At 6:32 on the morning of the incident, the Alaska Airlines jet told the FAA it was at the Sisters intersection about 25 miles from the airport, the report said. No men or equipment were on the runway at the time, the report said, and the FAA didn't tell the pilot about the snowplow work.
At 6:34, the report said, the snowplow driver called the FAA station and said: ``... if you have no reported traffic, like to have men and equipment on the runway.''
At 6:35, the FAA specialist responded: ``No known traffic at this time, the jet's due in, in about 10 minutes at 45 (minutes past the hour).''
At 6:42, Flight 73 called the FAA station and said: ``Ah, we just landed and there was a truck on the runway; we, ah, just barely missed it ... ah, it, we had to swerve very far to the left of the runway to miss the truck.''
The FAA specialist responded that he was sorry and that he had missed Flight 73's last report. ``I didn't hear a Barlo area report (9 miles from the airport) I thought it was Asort, the last one,'' he said.
Asort refers to an intersection 21 miles from the Sisters intersection. It is usually a reporting point for planes flying from the north, not from Sitka, the report said.

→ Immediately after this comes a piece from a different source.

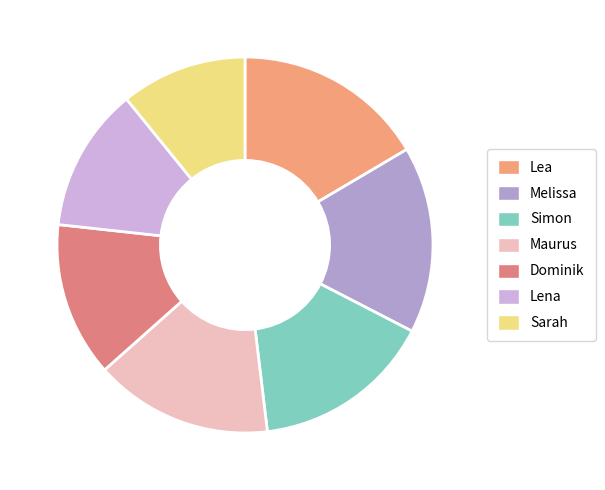

How many segments does this pie chart have?

7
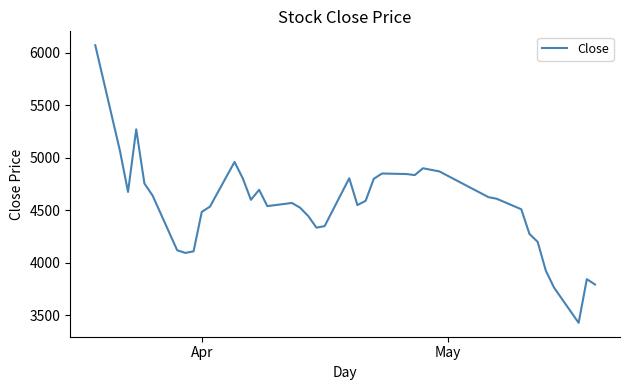

What is the greatest value displayed?

6070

``With the tower closed, the airspace is basically uncontrolled airspace,'' the NTSB's Erickson said.
Position reporting and comings and goings from the airport are advisory in nature, he said, that is, ``The pilots will advise on a voluntary basis.''
The airport has since expanded its control tower hours: from 6 a.m. to 11 p.m. In addition, FAA personnel may now request that pilots announce their final approach fix. Correspondingly, Alaska Airlines has changed its procedures to make final approach fix reporting mandatory.
On the ground, there will be increased training for airport personnel with respect to aircraft location and the proper orientation of plows so that they face incoming aircraft during training.
Erickson praised the parties involved -- the FAA, Alaska Airlines, airport personnel and flight standards personnel -- for getting together only two weeks after the incident to address communications problems and procedures. ``It was refreshing to see,'' he said.